__Excerpt provided__.
==*==

He used a speech at Birmingham University to answer attacks that new Labour has no passion for social justice by laying out his party's commitment to education.

"If this election is about anything," Mr Blair said, "it should be about education. To those who say where is Labour's passion for social justice, I say education is social justice."

And he claimed: "Education is liberty. Education is opportunity. Education is the key not just to how we as individuals succeed and prosper, but to the future of this country."

Mr Blair abandoned his prepared attacks on the Conservatives to deliver a speech which outlined 21 positive steps which a Labour government would take to improve education for the 21st century.

Urging voters to ignore the "tit-for-tat" of electoral politics, he said: "Focus on the future hopes of this country. Focus on how we can run this country for the many, not the few. Focus on what leadership really means and then conclude that unless we drive up education standards in this country we will neither have the vision nor the compassion nor the future that the country needs."

The 21 steps include a nursery place for all four-year-olds, class sizes of under 30 for five-seven-year-olds, new targets for 11-year-olds in literacy and numeracy, modernised comprehensives with fast-tracking for bright pupils and expanded higher education with a fairer system of student finance.

Other steps included tough new targets for head teachers, reforms of teacher training and a new scheme for getting rid of bad teachers. There would be more spending on education as the cost of unemployment fell, Mr Blair said.

He promised to lead a government that would end the constant vilification of teachers and value the profession. Equally, it was intolerable for pupils to be saddled with teachers who could not teach.

Mr Blair said Labour would keep Conservative plans to add another 300 specialist schools to the existing 150 but would ensure the benefits were shared by all neighbouring schools.

==*==

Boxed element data
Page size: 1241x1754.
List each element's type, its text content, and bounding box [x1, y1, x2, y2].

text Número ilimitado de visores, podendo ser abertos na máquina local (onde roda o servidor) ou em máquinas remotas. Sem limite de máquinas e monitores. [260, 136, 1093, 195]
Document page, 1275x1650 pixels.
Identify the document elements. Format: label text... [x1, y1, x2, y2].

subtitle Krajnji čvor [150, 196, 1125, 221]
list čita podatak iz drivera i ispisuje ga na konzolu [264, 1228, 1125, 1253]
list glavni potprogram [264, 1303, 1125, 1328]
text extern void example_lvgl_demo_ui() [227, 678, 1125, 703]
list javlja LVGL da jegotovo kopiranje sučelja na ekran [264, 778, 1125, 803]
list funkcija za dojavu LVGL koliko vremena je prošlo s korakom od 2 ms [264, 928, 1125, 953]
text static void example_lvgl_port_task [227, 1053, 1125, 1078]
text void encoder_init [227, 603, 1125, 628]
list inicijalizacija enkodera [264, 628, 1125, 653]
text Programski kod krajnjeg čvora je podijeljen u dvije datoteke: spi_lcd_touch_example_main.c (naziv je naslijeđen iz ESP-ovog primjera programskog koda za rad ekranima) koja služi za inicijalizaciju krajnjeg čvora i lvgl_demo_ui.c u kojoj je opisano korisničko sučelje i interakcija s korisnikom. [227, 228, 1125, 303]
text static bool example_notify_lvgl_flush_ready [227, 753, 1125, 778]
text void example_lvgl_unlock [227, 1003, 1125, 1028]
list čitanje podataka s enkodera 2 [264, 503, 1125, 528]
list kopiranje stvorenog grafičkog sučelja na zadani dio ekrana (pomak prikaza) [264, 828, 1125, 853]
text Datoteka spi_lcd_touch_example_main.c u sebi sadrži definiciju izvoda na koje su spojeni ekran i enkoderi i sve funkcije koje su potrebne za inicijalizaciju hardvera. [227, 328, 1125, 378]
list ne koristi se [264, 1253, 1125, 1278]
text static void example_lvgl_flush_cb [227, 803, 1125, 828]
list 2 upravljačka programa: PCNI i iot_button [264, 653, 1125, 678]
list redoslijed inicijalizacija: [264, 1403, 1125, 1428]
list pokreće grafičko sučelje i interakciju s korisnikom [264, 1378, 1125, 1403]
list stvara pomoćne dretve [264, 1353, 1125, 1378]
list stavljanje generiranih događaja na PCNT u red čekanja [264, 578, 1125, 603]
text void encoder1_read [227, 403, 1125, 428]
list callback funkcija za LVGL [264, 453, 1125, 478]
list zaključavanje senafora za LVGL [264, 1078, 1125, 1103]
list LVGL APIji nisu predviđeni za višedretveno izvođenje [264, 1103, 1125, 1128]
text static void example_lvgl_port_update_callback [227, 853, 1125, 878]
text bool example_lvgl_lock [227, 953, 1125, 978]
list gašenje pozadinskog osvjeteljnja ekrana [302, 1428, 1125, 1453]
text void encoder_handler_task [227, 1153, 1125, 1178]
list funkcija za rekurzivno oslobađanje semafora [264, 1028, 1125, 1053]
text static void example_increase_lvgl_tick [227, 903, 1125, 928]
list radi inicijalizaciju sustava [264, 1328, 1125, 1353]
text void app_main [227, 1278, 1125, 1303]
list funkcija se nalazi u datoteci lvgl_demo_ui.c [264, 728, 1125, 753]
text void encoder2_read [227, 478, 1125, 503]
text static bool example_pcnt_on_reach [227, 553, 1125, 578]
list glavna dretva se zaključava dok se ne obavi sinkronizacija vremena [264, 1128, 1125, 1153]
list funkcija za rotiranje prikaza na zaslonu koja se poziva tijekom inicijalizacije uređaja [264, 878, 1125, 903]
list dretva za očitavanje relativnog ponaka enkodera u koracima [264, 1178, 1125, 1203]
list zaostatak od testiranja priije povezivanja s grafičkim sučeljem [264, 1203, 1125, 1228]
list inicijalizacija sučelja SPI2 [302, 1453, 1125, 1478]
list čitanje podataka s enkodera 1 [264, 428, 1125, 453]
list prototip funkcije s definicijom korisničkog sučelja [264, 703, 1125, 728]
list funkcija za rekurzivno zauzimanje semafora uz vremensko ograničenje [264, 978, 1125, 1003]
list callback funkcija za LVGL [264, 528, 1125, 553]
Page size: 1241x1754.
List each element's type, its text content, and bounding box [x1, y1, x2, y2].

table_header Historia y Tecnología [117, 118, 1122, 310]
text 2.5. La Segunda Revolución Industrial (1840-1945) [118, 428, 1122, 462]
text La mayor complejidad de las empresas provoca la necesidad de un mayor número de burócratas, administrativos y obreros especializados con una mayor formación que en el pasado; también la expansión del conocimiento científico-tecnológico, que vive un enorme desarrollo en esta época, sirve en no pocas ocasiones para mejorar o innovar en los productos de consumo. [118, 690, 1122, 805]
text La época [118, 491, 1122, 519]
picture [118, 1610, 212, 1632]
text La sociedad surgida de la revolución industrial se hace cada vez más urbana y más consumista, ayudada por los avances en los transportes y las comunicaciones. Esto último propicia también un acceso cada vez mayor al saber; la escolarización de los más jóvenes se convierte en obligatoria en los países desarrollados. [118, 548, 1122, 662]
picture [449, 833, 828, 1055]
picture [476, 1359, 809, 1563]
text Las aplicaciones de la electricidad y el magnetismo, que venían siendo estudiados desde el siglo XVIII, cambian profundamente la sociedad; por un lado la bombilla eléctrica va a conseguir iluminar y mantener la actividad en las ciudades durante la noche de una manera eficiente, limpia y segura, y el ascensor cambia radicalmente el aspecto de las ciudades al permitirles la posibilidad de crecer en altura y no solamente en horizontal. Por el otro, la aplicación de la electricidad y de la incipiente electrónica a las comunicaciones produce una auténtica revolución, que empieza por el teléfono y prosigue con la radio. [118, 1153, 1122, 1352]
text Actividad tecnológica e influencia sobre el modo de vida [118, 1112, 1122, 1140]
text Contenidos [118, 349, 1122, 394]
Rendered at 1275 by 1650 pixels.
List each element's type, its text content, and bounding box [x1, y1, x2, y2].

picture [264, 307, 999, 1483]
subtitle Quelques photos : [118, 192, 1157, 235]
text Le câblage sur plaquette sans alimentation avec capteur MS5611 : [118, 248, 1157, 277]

==*==

__Short exercise A__.
Do these statements agree with the article on Mr Blair's education speech? For each, answer yes or no and quote the words of the article that decide it. (i) The speech outlined 21 steps a Labour government would take on education. (ii) Labour would drop the Conservative plans for another 300 specialist schools. (iii) One step is class sizes of under 30 for all primary pupils.
__Short exercise B__.
Write the next paragraph of the article on Mr Blair's education speech, picking up after its final sentence.

__Final result A__.
(i) Yes: "outlined 21 positive steps which a Labour government would take to improve education for the 21st century"
(ii) No: "Labour would keep Conservative plans to add another 300 specialist schools to the existing 150"
(iii) No: "class sizes of under 30 for five-seven-year-olds"

__Final result B__.
Insisting that the scheme he envisaged was not an elitist proposal, he said specialist schools would offer their facilities, whether in music, science or languages, to all gifted children in an area. They would do so both during the school week, after hours and at weekends.

Money is already in the Department for Education and employment budget for an expans- ion of the specialist schools scheme, though, as The Independent revealed yesterday, the Conservatives want to earmark some of the funding to help achieve their target of a grammar school in every town.

Mr Blair promised not to close down the remaining 160 grammar schools. "I have no intention of waging war on any schools except failing schools. So far as the existing 160 grammar schools are concerned, as long as parent want them, they will stay.

"Grant-maintained schools will prosper. Church schools will too - they have been a key part of our education system for 100 years and long may they remain so. We will tackle what isn't working, not what is."

Despite his positive theme, the Labour leader took the opportunity to criticise Conservative plans to boost the number of grammar schools. The Tories had "fallen into the old trap", he claimed.

"It would mean secondary modern education for 80 per cent of pupils. It is the opposite of what is needed, turning the clock back when we need to turn it forward."